Here's my situation. Right now I'm in London but I'm considering a move to Barcelona to follow my girlfriend who has recently landed her dream job there. She's from Barcelona so it's a return home for her.

There is a project that my employer outsources 4 times a year and my intention is to be the replacement provider of this service and to do the work from my home in Barcelona. It's a total of 10 weeks work made up of 2 lots of three weeks and 2 lots of two weeks (let me just check the maths, yep I didn't fluff it up ) spread across the year.

The income from this would be enough for me to survive on but with another 42 weeks of the year left available I'd be a fool to not consider supplementing my income with additional work (give or take the odd trip abroad). Are there income thresholds I should bear in mind?

My first main question is, where should I be registered to pay tax?
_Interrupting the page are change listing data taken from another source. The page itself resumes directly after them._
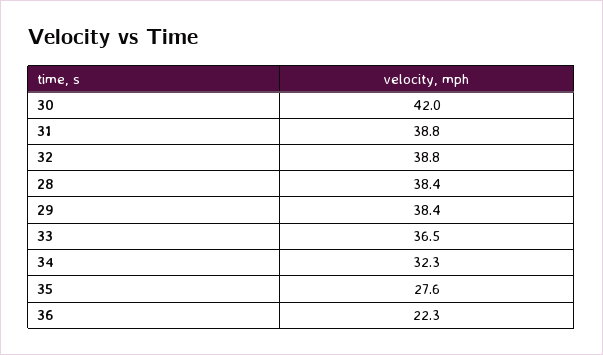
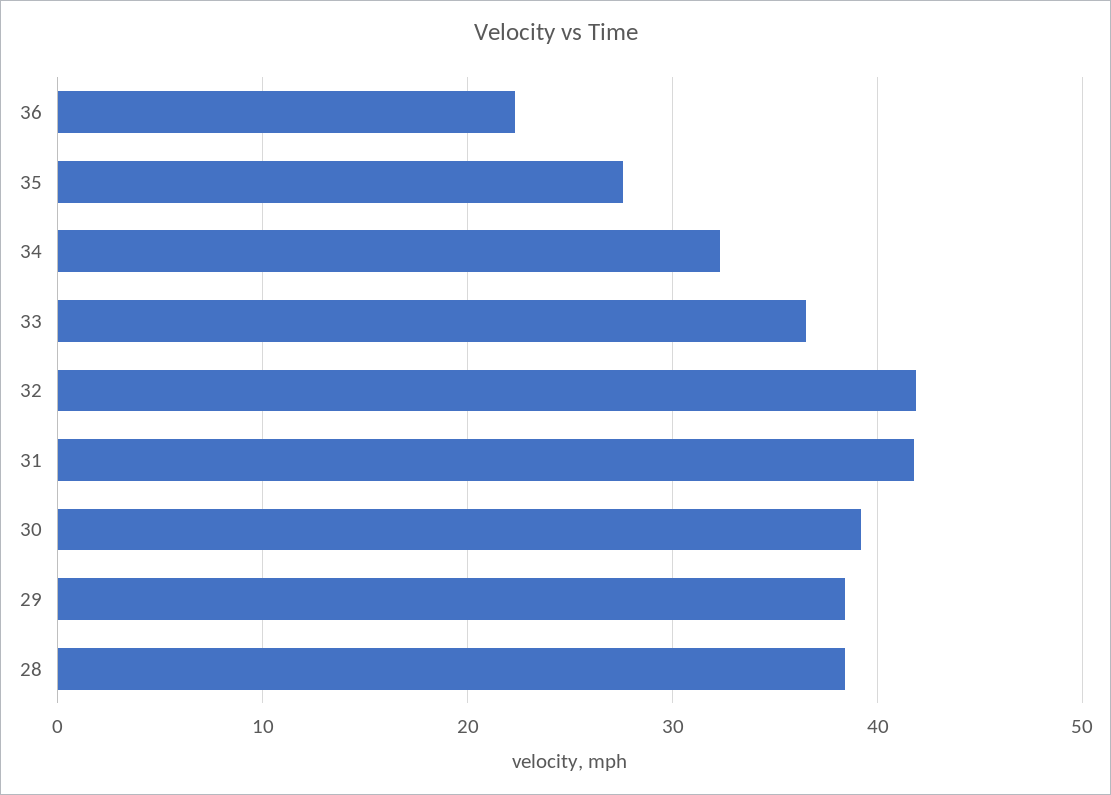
  {
-   "30": 42,
+   "30": 39,
-   "31": 38.8,
+   "31": 42,
-   "32": 38.8,
+   "32": 42,
    "28": 38.4,
    "29": 38.4,
    "33": 36.5,
    "34": 32.3,
    "35": 27.6,
    "36": 22.3
  }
This will be my first time being self-employed in either country so have zero experience with this. Does it make any difference which country the money is coming from? Could I continue to be registered in the UK, earn money from a UK company, but just happen to be living in Spain?
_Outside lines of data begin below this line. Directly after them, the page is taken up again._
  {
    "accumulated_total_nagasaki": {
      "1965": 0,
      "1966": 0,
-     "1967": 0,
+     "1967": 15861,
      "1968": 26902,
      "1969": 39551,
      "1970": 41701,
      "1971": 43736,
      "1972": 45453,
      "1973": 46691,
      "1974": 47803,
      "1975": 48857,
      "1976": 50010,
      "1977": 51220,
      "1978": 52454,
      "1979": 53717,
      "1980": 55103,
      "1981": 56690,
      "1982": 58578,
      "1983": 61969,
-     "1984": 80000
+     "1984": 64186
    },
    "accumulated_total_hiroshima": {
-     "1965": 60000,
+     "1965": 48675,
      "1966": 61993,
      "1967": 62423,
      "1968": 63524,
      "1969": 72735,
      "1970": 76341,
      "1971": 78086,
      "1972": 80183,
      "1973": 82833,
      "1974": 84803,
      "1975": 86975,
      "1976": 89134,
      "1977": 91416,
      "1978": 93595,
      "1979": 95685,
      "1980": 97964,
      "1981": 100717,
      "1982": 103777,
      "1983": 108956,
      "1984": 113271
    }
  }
Secondly, is there anything else I need to consider? With the "Brexit button" supposedly about to be pushed is there anything I'd likely be better off doing sooner rather than later?

Thank you all so much in advance for your advice.


----------



## Chopera (Apr 22, 2013)

You pay tax in the country you spend most of the year living in. However in Spain it is not just a case of registering to pay tax, you also need to pay social security and, if your employer is unable to give you a contract where they handle the social security payments for you, then you'll probably have to register as an autonomo (freelancer) and handle these payments yourself. If you hunt around in this forum you should find information on what this involves.

If possible I would make sure you move to Spain after June, so you spend less than 6 months of this year in Spain and remain a UK tax resident, and then in theory you won't have to worry about paying tax in Spain until after June 2018.


----------



## CharlieMCFC (Jan 27, 2016)

I mostly concur with Chopera although I didn't think that you needed to pay social security, you can pay for private health care instead.


----------



## snikpoh (Nov 19, 2007)

CharlieMCFC said:


> I mostly concur with Chopera although I didn't think that you needed to pay social security, you can pay for private health care instead.


You don't have a choice. You have to be autonomo (self-employed) in Spain, and this requires monthly SS to be paid.


----------